## Problems to solve
a) In the text on the 1956 Baylor Bears football team, which team did Baylor defeat in the Sugar Bowl, and by what score?
b) Retype the part of the 1956 Baylor Bears text that opens with the words containing "The 1956 Baylor" and closes with "in Waco, Texas.".

Sugar Bowl champion

Sugar Bowl, W 13–7 vs. Tennessee
- Conference: Southwest Conference

Ranking
- Coaches: No. 11
- AP: No. 11
- Record: 9–2 (4–2 SWC)
- Head coach: Sam Boyd (1st season);
- Captains: Robert T. Jones; Tony DeGrazier;
- Home stadium: Baylor Stadium

= 1956 Baylor Bears football team =

American college football season

The 1956 Baylor Bears football team represented Baylor University as a member of the Southwest Conference (SWC) during the 1956 college football season. Led by first-year head coach Sam Boyd, the Bears compiled an overall record of 9–2 with a mark of 4–2 in conference play, placing third in the SWC. Baylor was invited to the Sugar Bowl, where the Bears defeated Tennessee. The team played home games at Baylor Stadium in Waco, Texas.

## Material provided
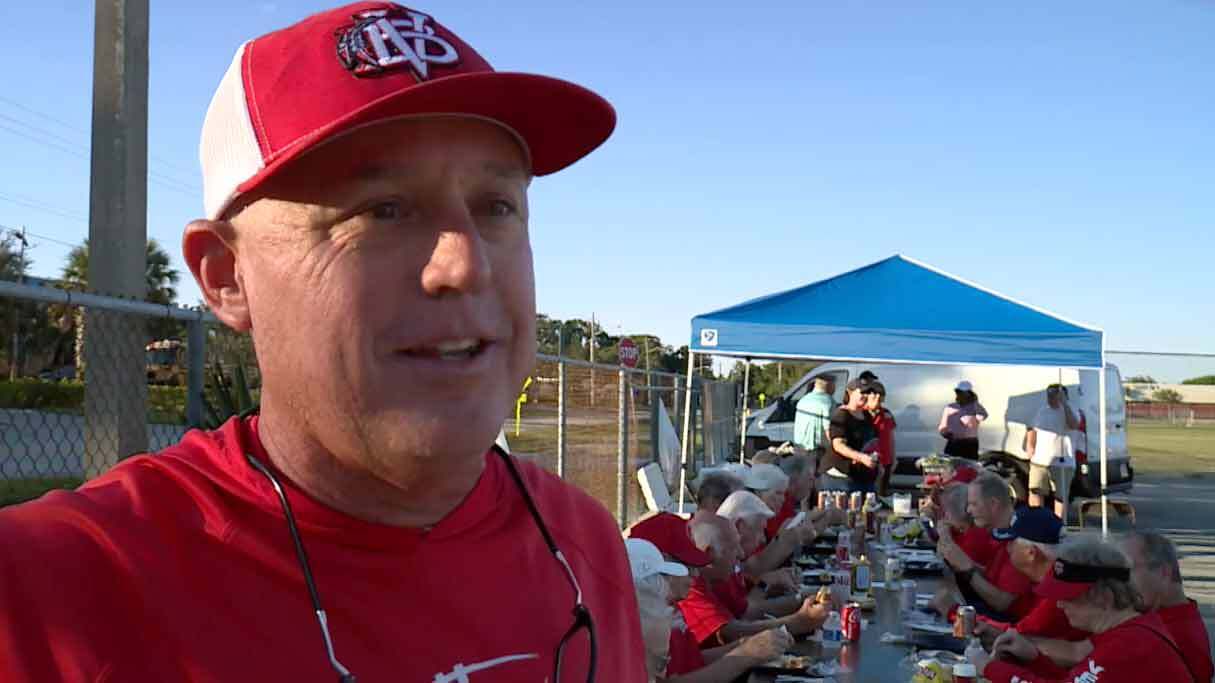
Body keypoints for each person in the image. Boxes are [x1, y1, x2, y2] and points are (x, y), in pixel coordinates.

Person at [0, 4, 646, 681]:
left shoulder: (583, 542)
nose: (465, 264)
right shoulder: (49, 594)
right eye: (382, 209)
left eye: (496, 206)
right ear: (226, 278)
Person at [973, 537, 1193, 683]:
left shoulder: (1129, 645)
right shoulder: (1125, 633)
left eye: (1069, 597)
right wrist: (1034, 659)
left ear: (1105, 597)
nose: (1060, 604)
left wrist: (989, 668)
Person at [677, 515, 828, 647]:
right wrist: (799, 621)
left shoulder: (714, 576)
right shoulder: (690, 584)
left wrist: (802, 601)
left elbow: (746, 610)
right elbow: (731, 632)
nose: (741, 553)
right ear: (709, 554)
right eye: (734, 548)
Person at [937, 473, 1034, 622]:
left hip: (1011, 628)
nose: (968, 510)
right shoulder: (1000, 533)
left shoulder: (1020, 539)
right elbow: (994, 579)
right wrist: (964, 564)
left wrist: (967, 568)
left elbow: (1003, 603)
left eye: (973, 504)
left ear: (993, 504)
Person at [1122, 532, 1213, 683]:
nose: (1119, 581)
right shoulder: (1176, 618)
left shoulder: (1170, 633)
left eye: (1127, 569)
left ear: (1163, 571)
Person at [1026, 384, 1080, 520]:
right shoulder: (1042, 411)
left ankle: (1058, 526)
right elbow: (1032, 428)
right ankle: (1037, 523)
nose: (1050, 398)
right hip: (1039, 460)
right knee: (1035, 491)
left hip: (1063, 461)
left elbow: (1074, 425)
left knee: (1060, 497)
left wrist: (1064, 404)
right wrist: (1030, 445)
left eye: (1054, 395)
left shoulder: (1072, 410)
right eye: (1048, 395)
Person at [819, 379, 879, 494]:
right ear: (850, 392)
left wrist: (875, 458)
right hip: (840, 476)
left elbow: (873, 441)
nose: (865, 396)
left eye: (868, 393)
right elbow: (838, 445)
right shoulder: (841, 415)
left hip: (862, 475)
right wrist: (860, 457)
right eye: (862, 392)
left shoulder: (867, 416)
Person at [939, 380, 988, 460]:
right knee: (952, 467)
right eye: (959, 392)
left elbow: (983, 416)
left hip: (970, 444)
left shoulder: (975, 406)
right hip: (954, 443)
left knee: (970, 467)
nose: (961, 395)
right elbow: (942, 426)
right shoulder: (950, 407)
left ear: (970, 393)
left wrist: (971, 415)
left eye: (964, 393)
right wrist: (945, 433)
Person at [866, 380, 897, 496]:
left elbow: (891, 436)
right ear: (867, 395)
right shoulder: (862, 414)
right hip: (871, 462)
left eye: (881, 394)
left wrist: (894, 458)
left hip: (886, 461)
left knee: (882, 495)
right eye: (874, 393)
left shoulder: (887, 414)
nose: (878, 397)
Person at [794, 376, 835, 457]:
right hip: (818, 452)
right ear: (830, 386)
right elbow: (829, 430)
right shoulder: (828, 402)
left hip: (799, 449)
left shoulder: (802, 400)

## Task solutions
a) Tennessee, 13–7.

b)
The 1956 Baylor Bears football team represented Baylor University as a member of the Southwest Conference (SWC) during the 1956 college football season. Led by first-year head coach Sam Boyd, the Bears compiled an overall record of 9–2 with a mark of 4–2 in conference play, placing third in the SWC. Baylor was invited to the Sugar Bowl, where the Bears defeated Tennessee. The team played home games at Baylor Stadium in Waco, Texas.